:: DATASET ENTRIES ::
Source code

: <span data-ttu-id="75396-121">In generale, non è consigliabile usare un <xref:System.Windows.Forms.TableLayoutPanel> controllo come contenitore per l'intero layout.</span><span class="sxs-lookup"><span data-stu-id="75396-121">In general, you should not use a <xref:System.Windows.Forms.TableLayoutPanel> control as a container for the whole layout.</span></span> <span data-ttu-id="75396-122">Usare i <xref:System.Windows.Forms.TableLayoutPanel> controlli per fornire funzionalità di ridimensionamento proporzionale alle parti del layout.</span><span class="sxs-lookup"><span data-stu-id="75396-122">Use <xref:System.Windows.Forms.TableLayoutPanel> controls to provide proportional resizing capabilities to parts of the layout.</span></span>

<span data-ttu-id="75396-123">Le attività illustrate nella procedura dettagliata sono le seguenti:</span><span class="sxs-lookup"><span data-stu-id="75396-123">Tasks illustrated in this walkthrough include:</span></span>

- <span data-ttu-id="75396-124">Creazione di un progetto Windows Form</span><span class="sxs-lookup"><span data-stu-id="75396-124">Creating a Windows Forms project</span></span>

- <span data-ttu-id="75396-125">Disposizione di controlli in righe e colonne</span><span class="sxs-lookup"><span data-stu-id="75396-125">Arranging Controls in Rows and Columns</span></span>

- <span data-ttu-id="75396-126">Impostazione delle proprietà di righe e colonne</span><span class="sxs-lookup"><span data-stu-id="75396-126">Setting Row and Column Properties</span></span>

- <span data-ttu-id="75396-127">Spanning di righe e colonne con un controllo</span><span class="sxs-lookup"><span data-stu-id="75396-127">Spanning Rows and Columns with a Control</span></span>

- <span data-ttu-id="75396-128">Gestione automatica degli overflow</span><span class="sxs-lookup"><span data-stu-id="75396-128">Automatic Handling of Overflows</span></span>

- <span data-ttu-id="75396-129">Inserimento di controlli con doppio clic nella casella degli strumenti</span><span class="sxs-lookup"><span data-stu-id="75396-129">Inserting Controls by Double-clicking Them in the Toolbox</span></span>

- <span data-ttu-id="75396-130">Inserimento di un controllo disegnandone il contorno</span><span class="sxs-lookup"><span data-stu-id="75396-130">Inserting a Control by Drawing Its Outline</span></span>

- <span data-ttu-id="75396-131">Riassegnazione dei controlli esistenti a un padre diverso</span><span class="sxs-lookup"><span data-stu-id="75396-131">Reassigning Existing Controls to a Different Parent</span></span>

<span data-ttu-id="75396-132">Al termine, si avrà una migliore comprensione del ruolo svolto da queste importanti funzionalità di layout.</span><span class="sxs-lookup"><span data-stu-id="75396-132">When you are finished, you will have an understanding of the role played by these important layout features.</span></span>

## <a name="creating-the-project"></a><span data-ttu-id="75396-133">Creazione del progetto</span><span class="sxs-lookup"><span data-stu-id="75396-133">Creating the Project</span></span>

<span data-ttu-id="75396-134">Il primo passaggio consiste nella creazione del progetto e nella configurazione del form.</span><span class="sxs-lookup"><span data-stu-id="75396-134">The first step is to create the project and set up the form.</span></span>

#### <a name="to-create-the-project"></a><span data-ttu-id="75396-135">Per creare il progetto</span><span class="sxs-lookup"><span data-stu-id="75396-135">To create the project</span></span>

:: WORK ORDER ::
Every record above should be copied exactly.

:: TASK OUTPUT ::
Source code

: <span data-ttu-id="75396-121">In generale, non è consigliabile usare un <xref:System.Windows.Forms.TableLayoutPanel> controllo come contenitore per l'intero layout.</span><span class="sxs-lookup"><span data-stu-id="75396-121">In general, you should not use a <xref:System.Windows.Forms.TableLayoutPanel> control as a container for the whole layout.</span></span> <span data-ttu-id="75396-122">Usare i <xref:System.Windows.Forms.TableLayoutPanel> controlli per fornire funzionalità di ridimensionamento proporzionale alle parti del layout.</span><span class="sxs-lookup"><span data-stu-id="75396-122">Use <xref:System.Windows.Forms.TableLayoutPanel> controls to provide proportional resizing capabilities to parts of the layout.</span></span>

<span data-ttu-id="75396-123">Le attività illustrate nella procedura dettagliata sono le seguenti:</span><span class="sxs-lookup"><span data-stu-id="75396-123">Tasks illustrated in this walkthrough include:</span></span>

- <span data-ttu-id="75396-124">Creazione di un progetto Windows Form</span><span class="sxs-lookup"><span data-stu-id="75396-124">Creating a Windows Forms project</span></span>

- <span data-ttu-id="75396-125">Disposizione di controlli in righe e colonne</span><span class="sxs-lookup"><span data-stu-id="75396-125">Arranging Controls in Rows and Columns</span></span>

- <span data-ttu-id="75396-126">Impostazione delle proprietà di righe e colonne</span><span class="sxs-lookup"><span data-stu-id="75396-126">Setting Row and Column Properties</span></span>

- <span data-ttu-id="75396-127">Spanning di righe e colonne con un controllo</span><span class="sxs-lookup"><span data-stu-id="75396-127">Spanning Rows and Columns with a Control</span></span>

- <span data-ttu-id="75396-128">Gestione automatica degli overflow</span><span class="sxs-lookup"><span data-stu-id="75396-128">Automatic Handling of Overflows</span></span>

- <span data-ttu-id="75396-129">Inserimento di controlli con doppio clic nella casella degli strumenti</span><span class="sxs-lookup"><span data-stu-id="75396-129">Inserting Controls by Double-clicking Them in the Toolbox</span></span>

- <span data-ttu-id="75396-130">Inserimento di un controllo disegnandone il contorno</span><span class="sxs-lookup"><span data-stu-id="75396-130">Inserting a Control by Drawing Its Outline</span></span>

- <span data-ttu-id="75396-131">Riassegnazione dei controlli esistenti a un padre diverso</span><span class="sxs-lookup"><span data-stu-id="75396-131">Reassigning Existing Controls to a Different Parent</span></span>

<span data-ttu-id="75396-132">Al termine, si avrà una migliore comprensione del ruolo svolto da queste importanti funzionalità di layout.</span><span class="sxs-lookup"><span data-stu-id="75396-132">When you are finished, you will have an understanding of the role played by these important layout features.</span></span>

## <a name="creating-the-project"></a><span data-ttu-id="75396-133">Creazione del progetto</span><span class="sxs-lookup"><span data-stu-id="75396-133">Creating the Project</span></span>

<span data-ttu-id="75396-134">Il primo passaggio consiste nella creazione del progetto e nella configurazione del form.</span><span class="sxs-lookup"><span data-stu-id="75396-134">The first step is to create the project and set up the form.</span></span>

#### <a name="to-create-the-project"></a><span data-ttu-id="75396-135">Per creare il progetto</span><span class="sxs-lookup"><span data-stu-id="75396-135">To create the project</span></span>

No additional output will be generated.